-------- AVAILABLE RECORDS

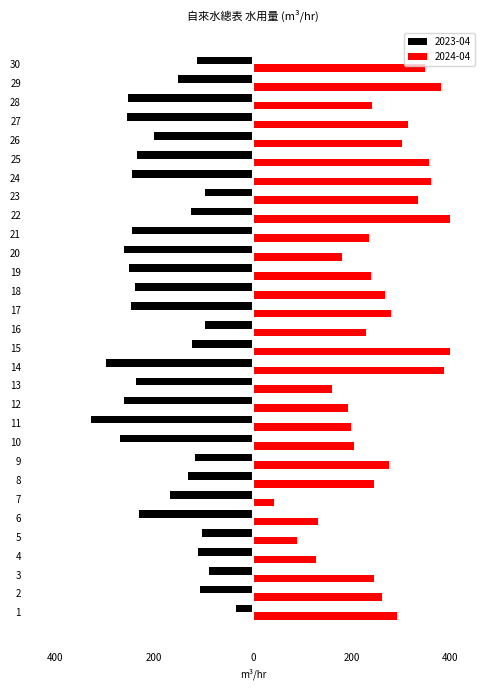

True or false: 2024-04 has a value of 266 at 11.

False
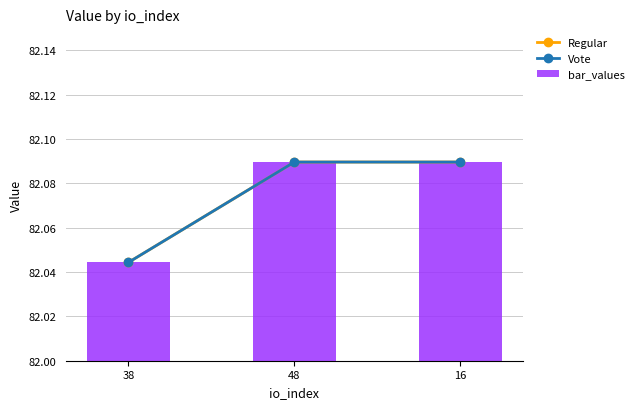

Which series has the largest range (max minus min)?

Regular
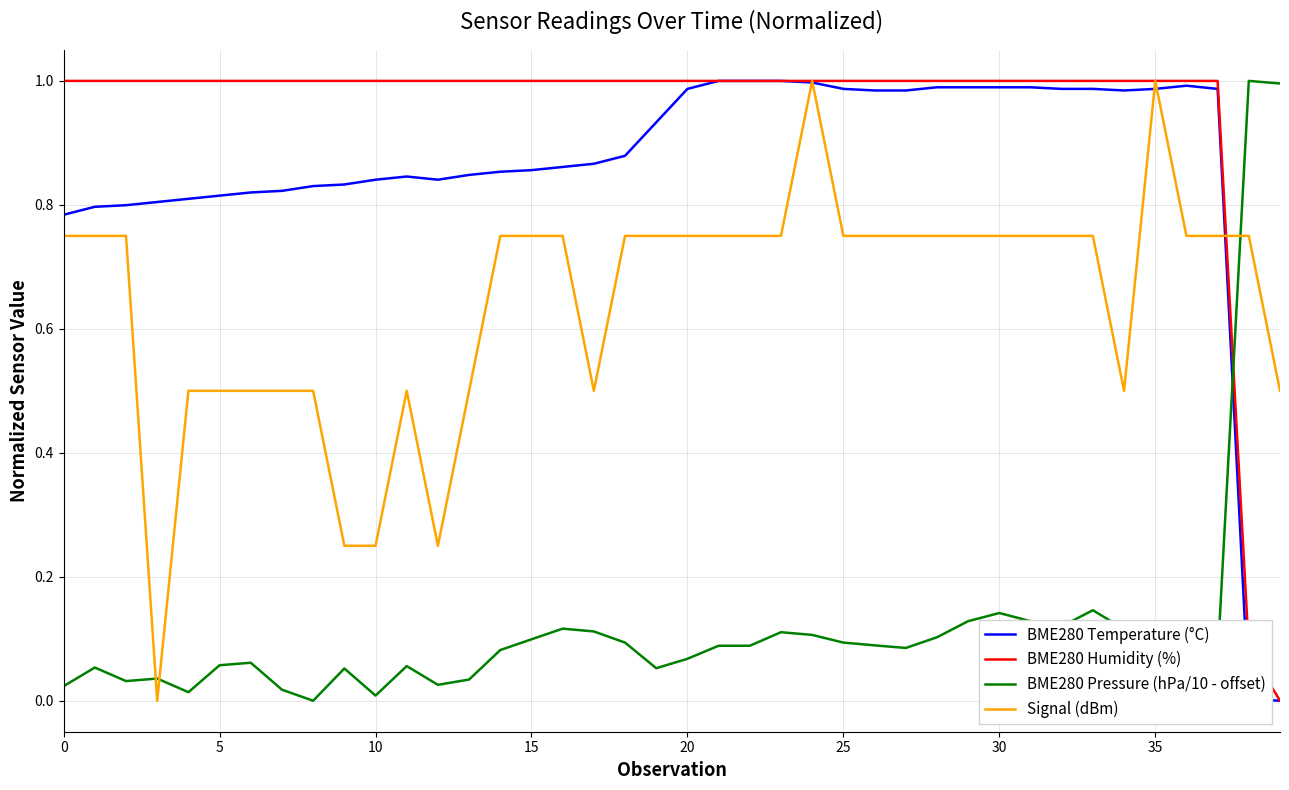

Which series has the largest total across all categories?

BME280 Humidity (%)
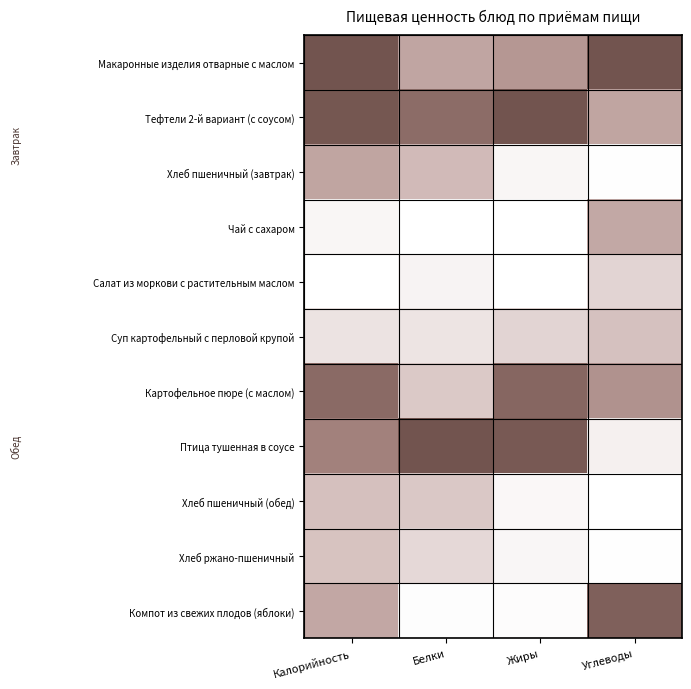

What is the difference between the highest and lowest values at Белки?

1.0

----------------
-------- AVAILABLE RECORDS

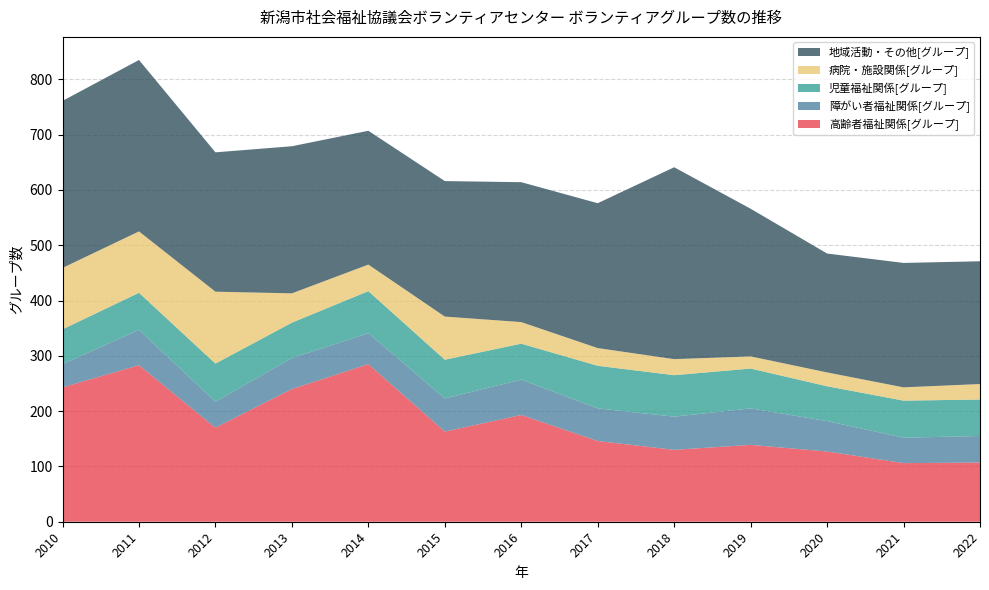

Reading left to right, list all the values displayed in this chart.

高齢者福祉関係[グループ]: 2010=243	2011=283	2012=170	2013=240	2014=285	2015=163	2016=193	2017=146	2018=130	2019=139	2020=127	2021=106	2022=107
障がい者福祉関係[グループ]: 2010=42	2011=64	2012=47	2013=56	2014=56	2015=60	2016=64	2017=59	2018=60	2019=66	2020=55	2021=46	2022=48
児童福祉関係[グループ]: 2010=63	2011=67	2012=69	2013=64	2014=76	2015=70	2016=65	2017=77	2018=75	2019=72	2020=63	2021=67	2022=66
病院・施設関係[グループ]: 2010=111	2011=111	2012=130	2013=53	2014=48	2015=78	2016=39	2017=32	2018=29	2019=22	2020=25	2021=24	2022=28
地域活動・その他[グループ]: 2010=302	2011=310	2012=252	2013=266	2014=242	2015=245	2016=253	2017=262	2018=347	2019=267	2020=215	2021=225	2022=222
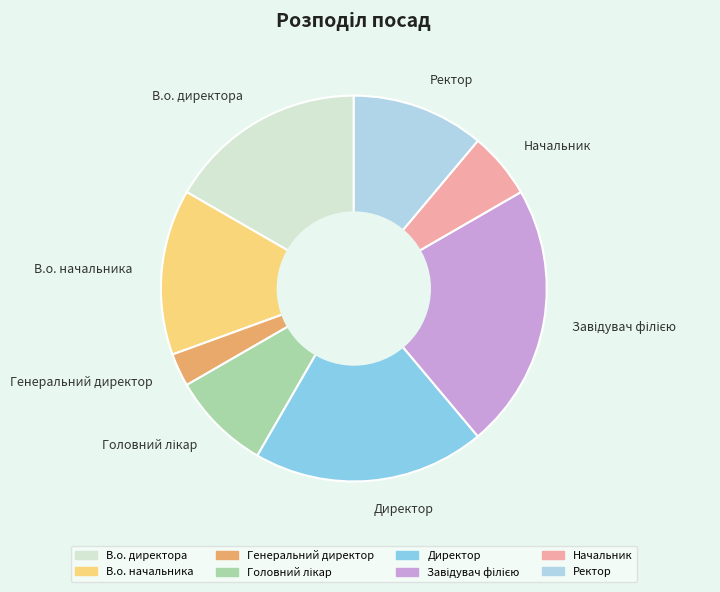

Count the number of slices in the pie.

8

----------------

INSTRUCTION: Reproduce the part of the data above that opens with the line containing "Which series has the largest total" and closes with the line containing "What is the", leaving out any pictures.

RESULT OF THIS EXERCISE:
Which series has the largest total across all categories?

BME280 Humidity (%)

What is the difference between the highest and lowest values at Белки?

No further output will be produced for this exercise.